Today I am thankful for times of reflection. Yesterday as I saw the reflection on the pond I asked myself how well do I reflect Christ? Does He reflect through the way I love on others? Do I reflect His compassion in my actions and words? I thought of Paul's words in Colossians 3:12-14 that I preached on a few weeks ago. It reads in the NIV: Therefore, as God’s chosen people, holy and dearly loved, clothe yourselves with compassion, kindness, humility, gentleness and patience. Bear with each other and forgive one another if any of you has a grievance against someone. Forgive as the Lord forgave you. And over all these virtues put on love,which binds them all together in perfect unity. I strive to live each day in this manner but I know I fall short at times in my humanness. The more I strive to reflect God the more it will happen. I am thankful He gives us another chance when we fail to do as He desires and I am thankful He gives us time to reflect upon life. I find my best time of reflection to happen out in nature. When I see the beauty of His creation, I am drawn closer to Him. When I see things such as the reflection in the pond, He takes my thoughts to Scripture. Seeing the row boat reminded me of the day I encountered a mouse in it and immediately II Timothy 1:7 came to my mind. Seeing some leaves changing color reminded me of Ecclesiastes 3 with seasons. Hearing the birds singing reminded me He takes care of all His creation as Matthew 10 speaks of the sparrows. Proverbs 27:19 speaks of what is in our heart will reflect out of us. This reminds me of the 'junk-in/junk-out' Scripture I taught on with my Willard teens. Philippians 4:8 reads in the NIV: Finally, brothers and sisters, whatever is true, whatever is noble, whatever is right, whatever is pure, whatever is lovely, whatever is admirable—if anything is excellent or praiseworthy—think about such things. The more I put 'good' things into my life the more they will reflect from me. Natalie Grant sings s song called "I Will Be" that encourages me greatly.

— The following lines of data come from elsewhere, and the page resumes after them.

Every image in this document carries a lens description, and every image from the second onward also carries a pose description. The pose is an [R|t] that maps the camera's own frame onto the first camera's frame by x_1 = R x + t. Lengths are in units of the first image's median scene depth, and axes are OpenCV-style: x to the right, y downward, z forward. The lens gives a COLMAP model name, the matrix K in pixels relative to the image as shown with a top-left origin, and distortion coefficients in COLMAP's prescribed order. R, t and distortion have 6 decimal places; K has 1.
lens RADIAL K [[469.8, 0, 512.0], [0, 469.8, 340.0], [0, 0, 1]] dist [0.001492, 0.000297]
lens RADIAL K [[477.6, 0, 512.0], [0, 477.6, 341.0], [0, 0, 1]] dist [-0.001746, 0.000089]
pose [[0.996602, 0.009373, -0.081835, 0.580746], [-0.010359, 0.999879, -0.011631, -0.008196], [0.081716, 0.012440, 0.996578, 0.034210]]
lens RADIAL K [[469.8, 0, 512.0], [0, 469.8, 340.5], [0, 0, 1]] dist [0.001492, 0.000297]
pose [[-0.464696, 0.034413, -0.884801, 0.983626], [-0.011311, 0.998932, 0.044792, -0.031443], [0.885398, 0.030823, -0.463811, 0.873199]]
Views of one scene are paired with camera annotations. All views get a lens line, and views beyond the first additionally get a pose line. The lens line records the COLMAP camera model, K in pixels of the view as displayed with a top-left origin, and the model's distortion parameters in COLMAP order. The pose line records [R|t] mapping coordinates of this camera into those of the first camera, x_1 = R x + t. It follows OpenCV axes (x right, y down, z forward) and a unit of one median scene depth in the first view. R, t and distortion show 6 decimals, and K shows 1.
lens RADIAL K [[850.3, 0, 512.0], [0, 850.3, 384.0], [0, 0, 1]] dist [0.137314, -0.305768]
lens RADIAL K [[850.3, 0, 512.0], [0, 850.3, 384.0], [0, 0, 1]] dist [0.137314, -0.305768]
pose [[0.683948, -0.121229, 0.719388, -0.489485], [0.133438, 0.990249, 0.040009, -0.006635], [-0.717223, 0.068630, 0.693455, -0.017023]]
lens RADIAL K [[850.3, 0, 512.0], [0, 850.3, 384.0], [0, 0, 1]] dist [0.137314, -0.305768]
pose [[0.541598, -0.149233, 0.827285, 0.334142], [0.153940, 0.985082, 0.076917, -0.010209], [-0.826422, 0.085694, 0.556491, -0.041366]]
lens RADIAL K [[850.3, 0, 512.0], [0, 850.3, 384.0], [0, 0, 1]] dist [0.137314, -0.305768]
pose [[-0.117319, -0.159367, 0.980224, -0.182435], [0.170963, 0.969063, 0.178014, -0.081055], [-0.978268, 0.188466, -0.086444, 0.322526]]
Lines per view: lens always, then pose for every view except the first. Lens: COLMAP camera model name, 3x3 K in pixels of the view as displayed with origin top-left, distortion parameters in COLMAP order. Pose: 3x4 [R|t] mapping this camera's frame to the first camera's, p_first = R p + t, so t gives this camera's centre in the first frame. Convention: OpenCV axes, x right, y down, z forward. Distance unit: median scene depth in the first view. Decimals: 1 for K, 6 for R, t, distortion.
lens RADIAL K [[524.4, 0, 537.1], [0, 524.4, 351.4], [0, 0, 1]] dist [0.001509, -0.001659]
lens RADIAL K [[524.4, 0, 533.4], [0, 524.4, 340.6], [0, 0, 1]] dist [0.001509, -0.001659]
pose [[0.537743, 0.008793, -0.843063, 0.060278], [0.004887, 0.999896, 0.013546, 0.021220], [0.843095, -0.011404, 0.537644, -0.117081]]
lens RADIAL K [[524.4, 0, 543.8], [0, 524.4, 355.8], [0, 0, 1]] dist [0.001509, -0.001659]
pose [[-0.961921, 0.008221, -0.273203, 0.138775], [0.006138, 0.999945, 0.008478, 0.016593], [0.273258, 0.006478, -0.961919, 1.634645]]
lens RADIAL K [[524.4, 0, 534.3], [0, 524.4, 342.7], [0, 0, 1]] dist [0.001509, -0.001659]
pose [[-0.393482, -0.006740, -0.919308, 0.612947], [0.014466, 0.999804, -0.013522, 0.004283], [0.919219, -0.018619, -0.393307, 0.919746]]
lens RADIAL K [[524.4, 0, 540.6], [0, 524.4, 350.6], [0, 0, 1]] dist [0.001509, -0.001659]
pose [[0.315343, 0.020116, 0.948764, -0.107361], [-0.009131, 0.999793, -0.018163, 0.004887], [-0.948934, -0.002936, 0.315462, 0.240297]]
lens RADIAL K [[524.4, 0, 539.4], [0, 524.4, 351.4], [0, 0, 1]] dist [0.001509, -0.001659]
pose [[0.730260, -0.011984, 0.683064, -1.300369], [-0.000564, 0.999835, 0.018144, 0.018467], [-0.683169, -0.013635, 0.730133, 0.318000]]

I will be a candle in the darkness
I will be the hand of heaven above
I will be a mirror that reflects your endless love
Dear Jesus, Thank You for a time of reflection yesterday that blessed me in abundance! Thank You for being an Example to me as You reflect our Heavenly Father! Thank You for Your Word that comes to my mind so often! Cleanse me so You can fill me to overflowing with more of You. I pray for You to ooze out of me in a mighty way today. I pray for the sermon You gave me to be received in the way You so desire. I pray the same for all pastors who preach today. I pray Your peace over many going through difficult times. My Momma; my sisters Linda, Sally, and Mary; my brother Richard; Ben and Colleen; Pete and Delores; Steve; Cait; Rhonda; Mike; Norma Hall; Sharon Sebolt and her parents; Cyndi; some young ladies with anxiety; a young man out of rehab who needs strength in his daily walk; Mary Lilley; a husband/father separated from his wife; Brooklyn; Kristen Batten; Amber; families in turmoil; Gay and Doug; Rick; Serena and her husband; and many others. I also pray healing prayers over many who are dealing with 'c' and/or going through treatments...Chrissy's cousin; Shirley Jones; Preacher Bill Watts; Cait's friend with leukemia; my pastor friend with daily chemo; Little Ivy; Little Judson; a young girl in our community; a lady whose breast cancer has returned; a lady diagnosed with stage two breast cancer; a lady diagnosed with throat cancer; my friend with pancreatic cancer; Sue Danhoff's husband Harv; and a young lady awaiting cancer testing. I pray for: the Long Family, Becky, and Russ. Thank You for continued healing for: Pastor Tommy and Pam, Baby Henry, and Kaye. I pray for a father with a prodigal daughter to know You have not left him. I continue to pray for healing and strength for Darryle and his family. I pray for emotional healing for a couple contemplating divorce. I pray Your healing touch to come down upon Pastor Jason and Pastor Mike who both had emergency appendectomy's. Lord, once again I pray today will be the day the MS tingling dissipates. Thank You for being My Example! Amen.